* [To-do item]:
Copy out in full, from the material below, each line containing the word "retention". Only matches in the same case count.

======== Material for this task ========

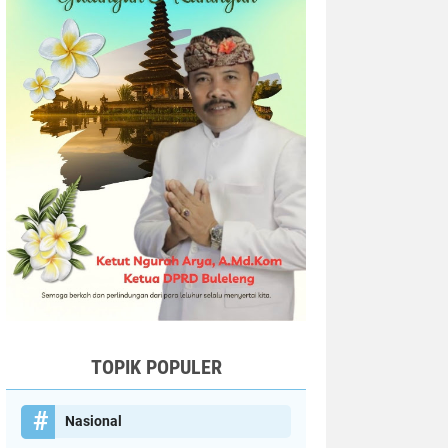
TOPIK POPULER
Nasional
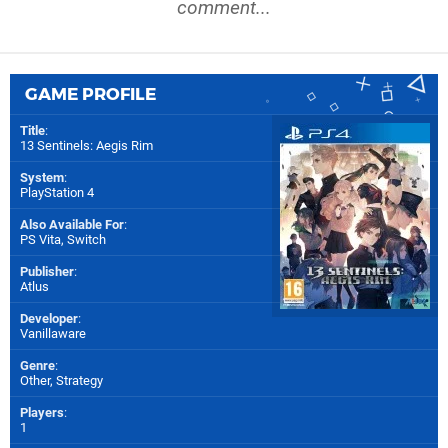
comment...
GAME PROFILE
Title
:
13 Sentinels: Aegis Rim
System
:
PlayStation 4
Also Available For
:
PS Vita
,
Switch
Publisher
:
Atlus
Developer
:
Vanillaware
Genre
:
Other, Strategy
Players
:
1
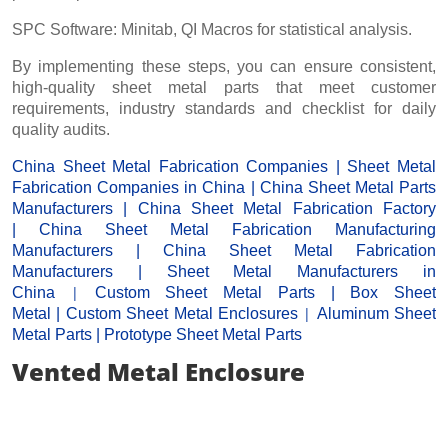
SPC Software: Minitab, QI Macros for statistical analysis.
By implementing these steps, you can ensure consistent,
high-quality sheet metal parts that meet customer
requirements, industry standards and checklist for daily
quality audits.
China Sheet Metal Fabrication Companies
|
Sheet Metal
Fabrication Companies in China
|
China Sheet Metal Parts
Manufacturers
|
China Sheet Metal Fabrication Factor
y
|
China Sheet Metal Fabrication Manufacturing
Manufacturers
|
China Sheet Metal Fabrication
Manufacturers
|
Sheet Metal Manufacturers
in
|
China
Custom Sheet Metal Parts
|
Box Sheet
|
Metal
|
Custom Sheet Metal Enclosures
Aluminum Sheet
Metal Parts
|
Prototype Sheet Metal Parts
Vented Metal Enclosure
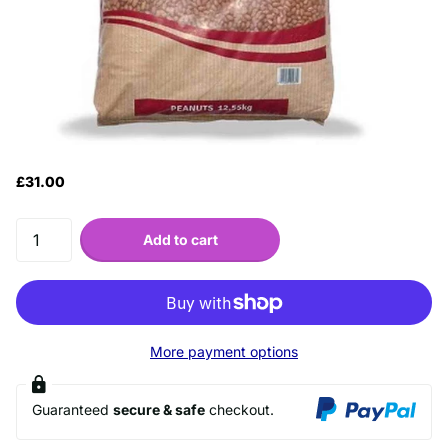
£31.00
Add to cart
More payment options
Guaranteed
secure & safe
checkout.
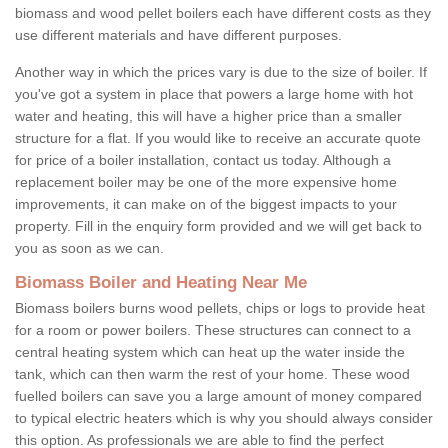
biomass and wood pellet boilers each have different costs as they
use different materials and have different purposes.
Another way in which the prices vary is due to the size of boiler. If
you've got a system in place that powers a large home with hot
water and heating, this will have a higher price than a smaller
structure for a flat. If you would like to receive an accurate quote
for price of a boiler installation, contact us today. Although a
replacement boiler may be one of the more expensive home
improvements, it can make on of the biggest impacts to your
property. Fill in the enquiry form provided and we will get back to
you as soon as we can.
Biomass Boiler and Heating Near Me
Biomass boilers burns wood pellets, chips or logs to provide heat
for a room or power boilers. These structures can connect to a
central heating system which can heat up the water inside the
tank, which can then warm the rest of your home. These wood
fuelled boilers can save you a large amount of money compared
to typical electric heaters which is why you should always consider
this option. As professionals we are able to find the perfect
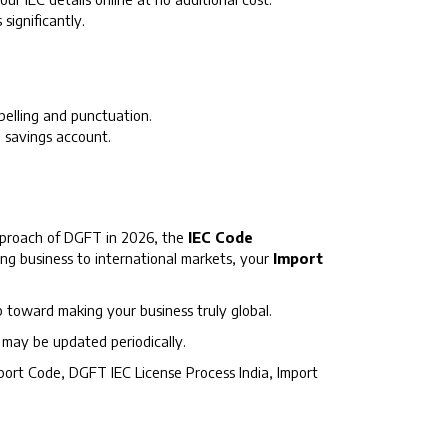
ignificantly.
elling and punctuation.
 savings account.
approach of DGFT in 2026, the
IEC Code
ting business to international markets, your
Import
p toward making your business truly global.
s may be updated periodically.
xport Code, DGFT IEC License Process India, Import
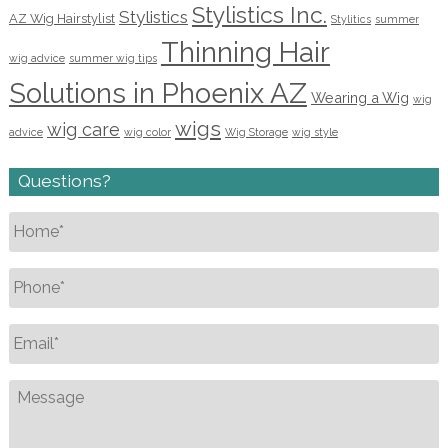
Stylistics Inc.
Stylistics
AZ Wig Hairstylist
Stylitics
summer
Thinning Hair
wig advice
summer wig tips
Solutions in Phoenix AZ
Wearing a Wig
wig
wigs
wig care
advice
wig color
Wig Storage
wig style
Questions?
Name
*
Phone
*
Email
*
Message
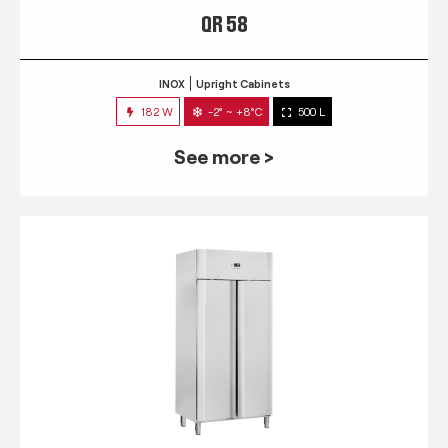
QR 58
INOX
Upright Cabinets
182 W
-2° ~ +8°C
500 L
See more >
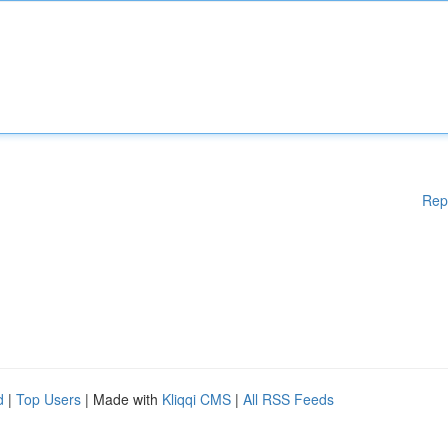
Rep
d
|
Top Users
| Made with
Kliqqi CMS
|
All RSS Feeds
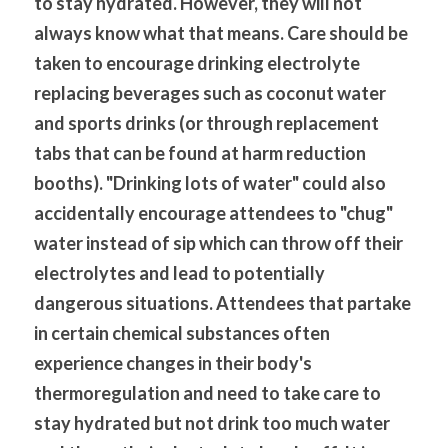
to stay hydrated. However, they will not 
always know what that means. Care should be 
taken to encourage drinking electrolyte 
replacing beverages such as coconut water 
and sports drinks (or through replacement 
tabs that can be found at harm reduction 
booths). "Drinking lots of water" could also 
accidentally encourage attendees to "chug" 
water instead of sip which can throw off their 
electrolytes and lead to potentially 
dangerous situations. Attendees that partake 
in certain chemical substances often 
experience changes in their body's 
thermoregulation and need to take care to 
stay hydrated but not drink too much water 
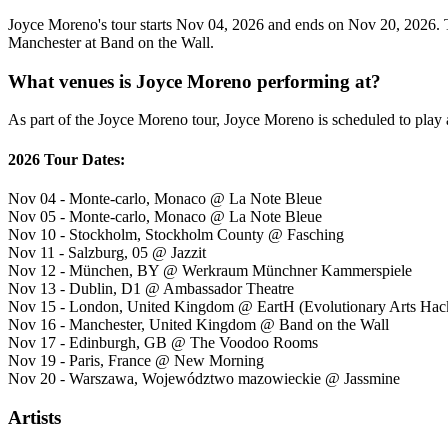
Joyce Moreno's tour starts Nov 04, 2026 and ends on Nov 20, 2026. Th
Manchester at Band on the Wall.
What venues is Joyce Moreno performing at?
As part of the Joyce Moreno tour, Joyce Moreno is scheduled to play a
2026 Tour Dates:
Nov 04 - Monte-carlo, Monaco @ La Note Bleue
Nov 05 - Monte-carlo, Monaco @ La Note Bleue
Nov 10 - Stockholm, Stockholm County @ Fasching
Nov 11 - Salzburg, 05 @ Jazzit
Nov 12 - München, BY @ Werkraum Münchner Kammerspiele
Nov 13 - Dublin, D1 @ Ambassador Theatre
Nov 15 - London, United Kingdom @ EartH (Evolutionary Arts Hac
Nov 16 - Manchester, United Kingdom @ Band on the Wall
Nov 17 - Edinburgh, GB @ The Voodoo Rooms
Nov 19 - Paris, France @ New Morning
Nov 20 - Warszawa, Województwo mazowieckie @ Jassmine
Artists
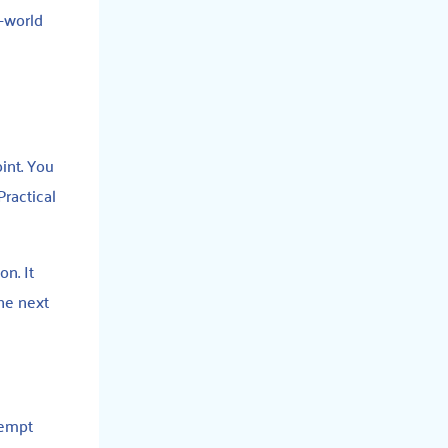
l-world
int. You
Practical
on. It
the next
tempt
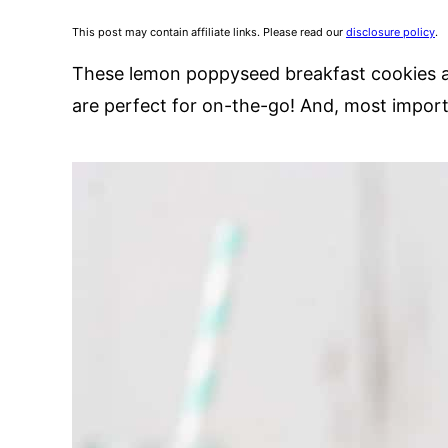
This post may contain affiliate links. Please read our
disclosure policy
.
These lemon poppyseed breakfast cookies ar
are perfect for on-the-go! And, most importa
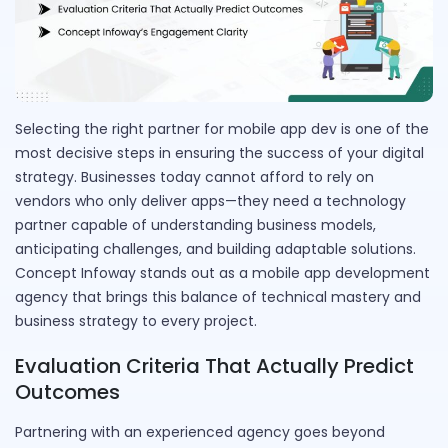
Selecting the right partner for mobile app dev is one of the
most decisive steps in ensuring the success of your digital
strategy. Businesses today cannot afford to rely on
vendors who only deliver apps—they need a technology
partner capable of understanding business models,
anticipating challenges, and building adaptable solutions.
Concept Infoway stands out as a mobile app development
agency that brings this balance of technical mastery and
business strategy to every project.
Evaluation Criteria That Actually Predict
Outcomes
Partnering with an experienced agency goes beyond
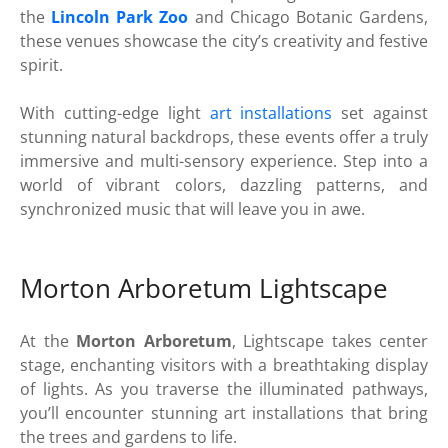
the
Lincoln Park Zoo
and Chicago Botanic Gardens,
these venues showcase the city’s creativity and festive
spirit.
With cutting-edge light
art installations
set against
stunning natural backdrops, these events offer a truly
immersive and multi-sensory experience. Step into a
world of vibrant colors, dazzling patterns, and
synchronized music that will leave you in awe.
Morton Arboretum Lightscape
At the
Morton Arboretum
, Lightscape takes center
stage, enchanting visitors with a breathtaking display
of lights. As you traverse the illuminated pathways,
you’ll encounter stunning art installations that bring
the trees and gardens to life.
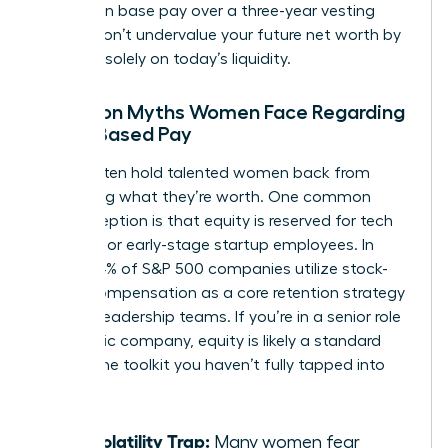
increase in base pay over a three-year vesting
period. Don’t undervalue your future net worth by
focusing solely on today’s liquidity.
Common Myths Women Face Regarding
Stock-Based Pay
Myths often hold talented women back from
requesting what they’re worth. One common
misconception is that equity is reserved for tech
founders or early-stage startup employees. In
reality, 84% of S&P 500 companies utilize stock-
based compensation as a core retention strategy
for their leadership teams. If you’re in a senior role
at a public company, equity is likely a standard
part of the toolkit you haven’t fully tapped into
yet.
The Volatility Trap:
Many women fear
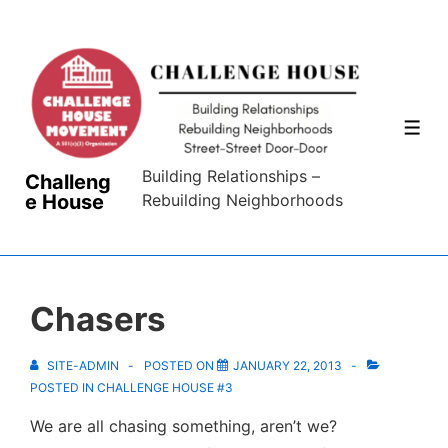
↓
Skip
to
Main
Content
ME
Building Relationships –
Challeng
e House
Rebuilding Neighborhoods
Chasers
SITE-ADMIN
POSTED ON
JANUARY 22, 2013
POSTED IN
CHALLENGE HOUSE #3
We are all chasing something, aren’t we?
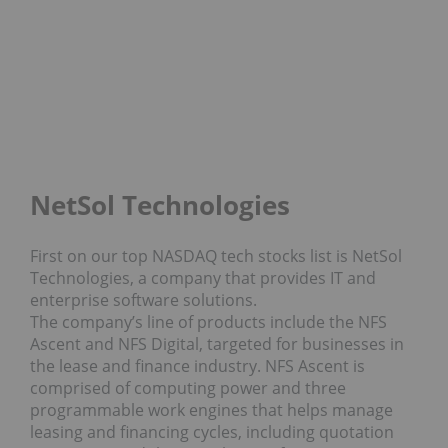
NetSol Technologies
First on our top NASDAQ tech stocks list is NetSol
Technologies, a company that provides IT and
enterprise software solutions.
The company’s line of products include the NFS
Ascent and NFS Digital, targeted for businesses in
the lease and finance industry. NFS Ascent is
comprised of computing power and three
programmable work engines that helps manage
leasing and financing cycles, including quotation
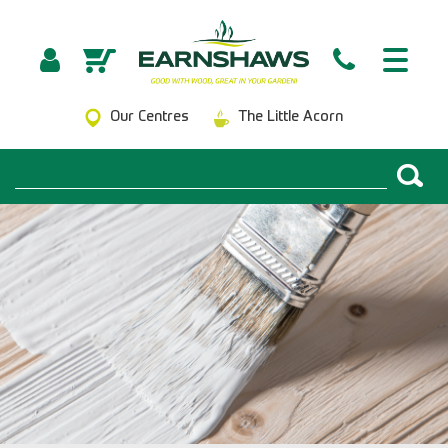
Our Centres
The Little Acorn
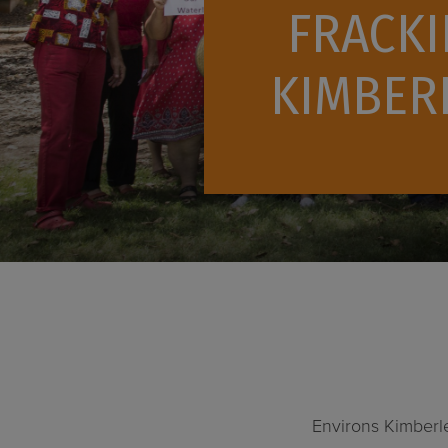
FRACKI
KIMBERL
Environs Kimberl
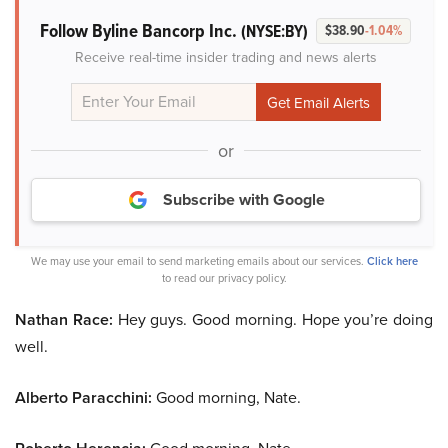
Follow Byline Bancorp Inc.
(NYSE:BY)
$38.90
-1.04%
Receive real-time insider trading and news alerts
or
Subscribe with Google
We may use your email to send marketing emails about our services.
Click here
to read our privacy policy.
Nathan Race:
Hey guys. Good morning. Hope you’re doing
well.
Alberto Paracchini:
Good morning, Nate.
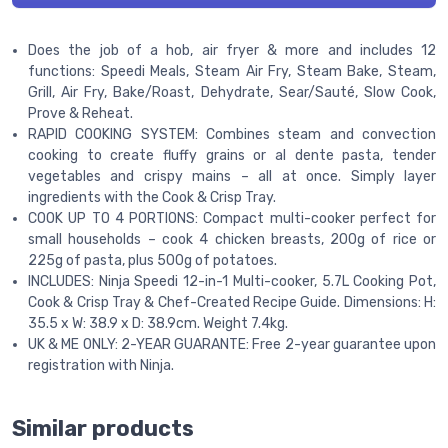
Does the job of a hob, air fryer & more and includes 12
functions: Speedi Meals, Steam Air Fry, Steam Bake, Steam,
Grill, Air Fry, Bake/Roast, Dehydrate, Sear/Sauté, Slow Cook,
Prove & Reheat.
RAPID COOKING SYSTEM: Combines steam and convection
cooking to create fluffy grains or al dente pasta, tender
vegetables and crispy mains – all at once. Simply layer
ingredients with the Cook & Crisp Tray.
COOK UP TO 4 PORTIONS: Compact multi-cooker perfect for
small households – cook 4 chicken breasts, 200g of rice or
225g of pasta, plus 500g of potatoes.
INCLUDES: Ninja Speedi 12-in-1 Multi-cooker, 5.7L Cooking Pot,
Cook & Crisp Tray & Chef-Created Recipe Guide. Dimensions: H:
35.5 x W: 38.9 x D: 38.9cm. Weight 7.4kg.
UK & ME ONLY: 2-YEAR GUARANTE: Free 2-year guarantee upon
registration with Ninja.
Similar products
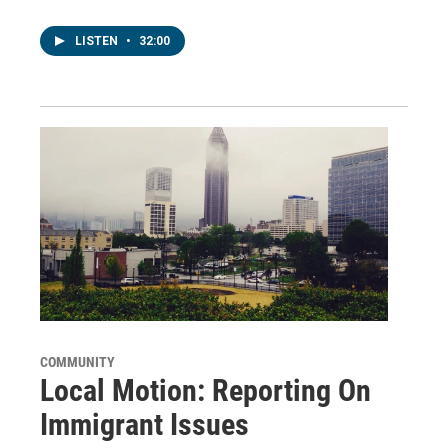
LISTEN
•
32:00
COMMUNITY
Local Motion: Reporting On
Immigrant Issues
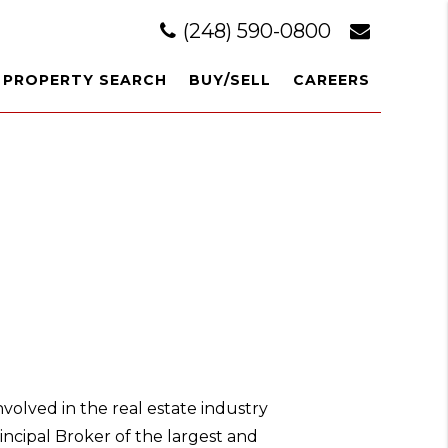
(248) 590-0800
PROPERTY SEARCH
BUY/SELL
CAREERS
volved in the real estate industry
rincipal Broker of the largest and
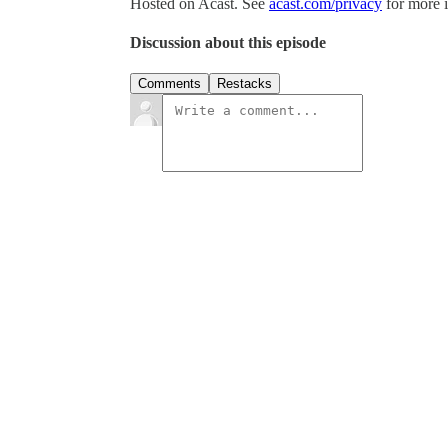
Hosted on Acast. See
acast.com/privacy
for more 
Discussion about this episode
Comments
Restacks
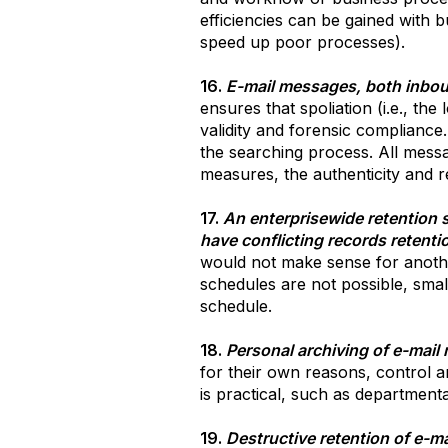
efficiencies can be gained with 
speed up poor processes).
16.
E-mail messages, both inboun
ensures that spoliation (i.e., th
validity and forensic compliance
the searching process. All messa
measures, the authenticity and re
17.
An enterprisewide retention sc
have conflicting records retenti
would not make sense for anothe
schedules are not possible, smal
schedule.
18.
Personal archiving of e-mail
for their own reasons, control a
is practical, such as departmental
19.
Destructive retention of e-mai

========

* [Reply]:
based compensation as a core retention strategy
An enterprisewide retention sc
Destructive retention of e-mai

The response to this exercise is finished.